§ **Task requirements**:
Answer these questions from the article on the possible sale of Credit Suisse's ETF business:
(a) What percentage of all assets in physically-backed ETFs does iShares currently account for?
(b) What market share does HSBC have?
(c) According to Citigroup analysts, what does State Street focus more on?

BlackRock’s iShares would control nearly three-quarters of assets in the European physical ETF market place if it bought Credit Suisse’s $17 billion ETF business, according to ETFGI.
Late last week it emerged that Credit Suisse’s European ETF business was up for sale, with BlackRock and State Street Global Advisors (SSgA) the two firms named in the bidding process, according to Reuters.
iShares already dominates market share in Europe with $125 billion in assets under management, accounting for 64.4% of all assets in physically-backed ETFs, ETFGI said.
Credit Suisse Asset Management follows, along with Zurich Cantonal Bank, with 8.7% each, and then UBS Global Asset Management, with 4.65%.
If iShares were to buy Credit Suisse’s ETF arm, its market share would rise from 64.4% to 73.1%.
Alternatively, if SSgA were to buy Credit Suisse’s business, SPDR’s market share of the physical market space would rise from 1.6% to 10.3%, taking it far beyond HSBC, which has a market share of 1.2%.
BlackRock is deemed to have the edge over SSgA, Citigroup analysts said, according to Bloomberg. The report from the investment bank noted BlackRock has a past of acquiring smaller asset managers and has greater financial flexibility, while State Street focuses more on returning capital to shareholders.
In a comment for Wealth Manager last month, BlackRock’s Joe Linhares, European head of iShares, said consolidation is ‘inevitable’ and that the firm is a proponent of it, as consolidation will lead to a greater pool of liquidity.
He said at the time: ‘We have a fractured industry with more than 40 providers, which means liquidity is fragmented. We think consolidation is good for investors over time, because it will lead to greater liquidity and more focus on a handful of fund groups.
‘Although choice and competition is positive, do we really need 42 different providers? No, we need a handful of strong providers.’

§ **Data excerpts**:
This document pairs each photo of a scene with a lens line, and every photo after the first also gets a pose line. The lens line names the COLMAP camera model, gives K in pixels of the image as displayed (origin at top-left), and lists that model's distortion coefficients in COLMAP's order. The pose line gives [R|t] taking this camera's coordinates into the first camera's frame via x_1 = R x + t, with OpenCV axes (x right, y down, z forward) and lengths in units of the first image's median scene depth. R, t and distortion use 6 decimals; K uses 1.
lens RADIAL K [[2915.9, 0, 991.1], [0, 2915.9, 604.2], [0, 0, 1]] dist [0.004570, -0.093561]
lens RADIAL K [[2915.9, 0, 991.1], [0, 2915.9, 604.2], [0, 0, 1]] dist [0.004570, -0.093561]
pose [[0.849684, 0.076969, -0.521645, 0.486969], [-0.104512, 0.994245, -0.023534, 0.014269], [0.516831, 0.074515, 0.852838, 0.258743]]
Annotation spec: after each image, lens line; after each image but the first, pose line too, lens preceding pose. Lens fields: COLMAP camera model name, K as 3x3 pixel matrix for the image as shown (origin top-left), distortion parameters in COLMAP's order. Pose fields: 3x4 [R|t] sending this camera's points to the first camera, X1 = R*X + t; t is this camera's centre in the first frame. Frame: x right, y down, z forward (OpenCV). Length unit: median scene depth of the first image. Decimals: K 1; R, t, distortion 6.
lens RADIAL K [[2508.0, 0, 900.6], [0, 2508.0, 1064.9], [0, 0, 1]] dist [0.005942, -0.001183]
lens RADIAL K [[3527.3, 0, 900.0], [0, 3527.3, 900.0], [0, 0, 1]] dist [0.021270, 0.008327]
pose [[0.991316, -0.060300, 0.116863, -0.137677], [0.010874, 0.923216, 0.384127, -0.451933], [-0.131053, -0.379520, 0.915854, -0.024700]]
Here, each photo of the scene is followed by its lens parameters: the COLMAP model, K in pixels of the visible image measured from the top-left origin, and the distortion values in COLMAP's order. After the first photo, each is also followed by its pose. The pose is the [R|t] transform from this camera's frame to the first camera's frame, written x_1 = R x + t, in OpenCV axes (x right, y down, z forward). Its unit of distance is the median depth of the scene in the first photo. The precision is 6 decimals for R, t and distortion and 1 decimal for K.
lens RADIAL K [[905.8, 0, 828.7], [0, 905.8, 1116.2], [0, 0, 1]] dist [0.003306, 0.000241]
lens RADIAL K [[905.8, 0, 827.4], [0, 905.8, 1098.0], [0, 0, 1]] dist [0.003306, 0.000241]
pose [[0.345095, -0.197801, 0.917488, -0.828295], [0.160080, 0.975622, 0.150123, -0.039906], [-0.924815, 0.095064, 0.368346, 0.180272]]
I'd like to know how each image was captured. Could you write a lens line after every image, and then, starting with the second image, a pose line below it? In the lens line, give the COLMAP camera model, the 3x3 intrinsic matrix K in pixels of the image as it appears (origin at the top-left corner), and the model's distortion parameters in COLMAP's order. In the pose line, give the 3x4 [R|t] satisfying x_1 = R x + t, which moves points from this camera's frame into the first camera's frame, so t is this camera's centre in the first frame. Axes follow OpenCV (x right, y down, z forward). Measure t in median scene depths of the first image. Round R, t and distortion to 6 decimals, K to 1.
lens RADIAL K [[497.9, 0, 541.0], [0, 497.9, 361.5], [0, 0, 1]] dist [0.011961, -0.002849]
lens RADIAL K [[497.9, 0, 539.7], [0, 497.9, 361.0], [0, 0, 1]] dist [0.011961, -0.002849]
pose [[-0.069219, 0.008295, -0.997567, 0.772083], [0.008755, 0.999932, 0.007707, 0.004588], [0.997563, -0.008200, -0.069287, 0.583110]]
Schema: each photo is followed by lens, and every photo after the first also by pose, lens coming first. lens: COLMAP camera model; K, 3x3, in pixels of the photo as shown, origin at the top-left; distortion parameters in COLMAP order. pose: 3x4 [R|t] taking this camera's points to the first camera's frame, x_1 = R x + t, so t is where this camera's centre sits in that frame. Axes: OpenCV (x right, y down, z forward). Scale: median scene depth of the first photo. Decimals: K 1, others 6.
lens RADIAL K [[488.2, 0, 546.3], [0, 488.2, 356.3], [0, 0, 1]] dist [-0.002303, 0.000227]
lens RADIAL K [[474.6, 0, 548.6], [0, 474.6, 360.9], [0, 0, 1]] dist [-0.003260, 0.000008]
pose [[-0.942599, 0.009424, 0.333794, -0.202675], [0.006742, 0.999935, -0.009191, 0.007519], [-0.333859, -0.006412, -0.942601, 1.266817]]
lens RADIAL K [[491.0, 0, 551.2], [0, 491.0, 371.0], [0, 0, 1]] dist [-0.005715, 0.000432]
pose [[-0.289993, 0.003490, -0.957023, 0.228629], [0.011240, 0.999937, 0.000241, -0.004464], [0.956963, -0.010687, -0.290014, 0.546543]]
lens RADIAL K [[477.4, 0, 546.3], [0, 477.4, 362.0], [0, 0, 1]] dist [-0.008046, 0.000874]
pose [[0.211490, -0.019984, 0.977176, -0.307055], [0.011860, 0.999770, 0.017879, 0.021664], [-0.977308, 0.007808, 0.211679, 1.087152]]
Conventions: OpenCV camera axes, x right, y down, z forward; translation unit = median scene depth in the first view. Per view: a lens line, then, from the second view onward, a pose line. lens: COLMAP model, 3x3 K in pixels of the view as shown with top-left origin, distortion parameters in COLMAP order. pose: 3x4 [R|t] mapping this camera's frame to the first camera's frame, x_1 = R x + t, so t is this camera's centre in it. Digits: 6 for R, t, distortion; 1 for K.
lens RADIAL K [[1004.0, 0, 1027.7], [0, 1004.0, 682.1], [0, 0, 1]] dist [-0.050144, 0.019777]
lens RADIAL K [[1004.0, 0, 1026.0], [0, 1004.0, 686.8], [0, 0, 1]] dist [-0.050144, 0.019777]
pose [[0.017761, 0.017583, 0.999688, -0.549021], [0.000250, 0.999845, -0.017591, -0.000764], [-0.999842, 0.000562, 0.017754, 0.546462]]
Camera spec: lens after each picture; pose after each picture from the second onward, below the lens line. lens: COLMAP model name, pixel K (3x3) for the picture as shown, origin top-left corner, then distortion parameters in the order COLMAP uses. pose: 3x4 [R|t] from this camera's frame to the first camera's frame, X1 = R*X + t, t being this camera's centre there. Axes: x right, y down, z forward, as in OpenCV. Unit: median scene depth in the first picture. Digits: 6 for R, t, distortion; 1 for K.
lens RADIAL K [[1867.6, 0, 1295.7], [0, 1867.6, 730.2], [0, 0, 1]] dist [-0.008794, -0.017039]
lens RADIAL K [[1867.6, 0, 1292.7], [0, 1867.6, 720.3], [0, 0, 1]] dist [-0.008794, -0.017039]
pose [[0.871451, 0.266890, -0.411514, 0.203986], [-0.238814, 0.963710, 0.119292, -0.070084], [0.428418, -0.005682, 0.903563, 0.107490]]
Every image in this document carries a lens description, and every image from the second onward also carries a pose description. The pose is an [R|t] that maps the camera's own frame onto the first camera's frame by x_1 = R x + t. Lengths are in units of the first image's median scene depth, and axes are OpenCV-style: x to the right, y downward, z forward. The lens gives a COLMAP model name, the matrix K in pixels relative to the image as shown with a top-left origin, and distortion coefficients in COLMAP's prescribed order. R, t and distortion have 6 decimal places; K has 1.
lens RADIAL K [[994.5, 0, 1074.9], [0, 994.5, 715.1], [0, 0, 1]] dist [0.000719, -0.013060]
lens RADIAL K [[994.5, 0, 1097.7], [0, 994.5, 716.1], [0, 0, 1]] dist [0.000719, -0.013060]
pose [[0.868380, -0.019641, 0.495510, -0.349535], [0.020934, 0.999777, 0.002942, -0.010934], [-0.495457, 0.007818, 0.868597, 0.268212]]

§ **Written solution**:
(a) 64.4%
(b) 1.2%
(c) Returning capital to shareholders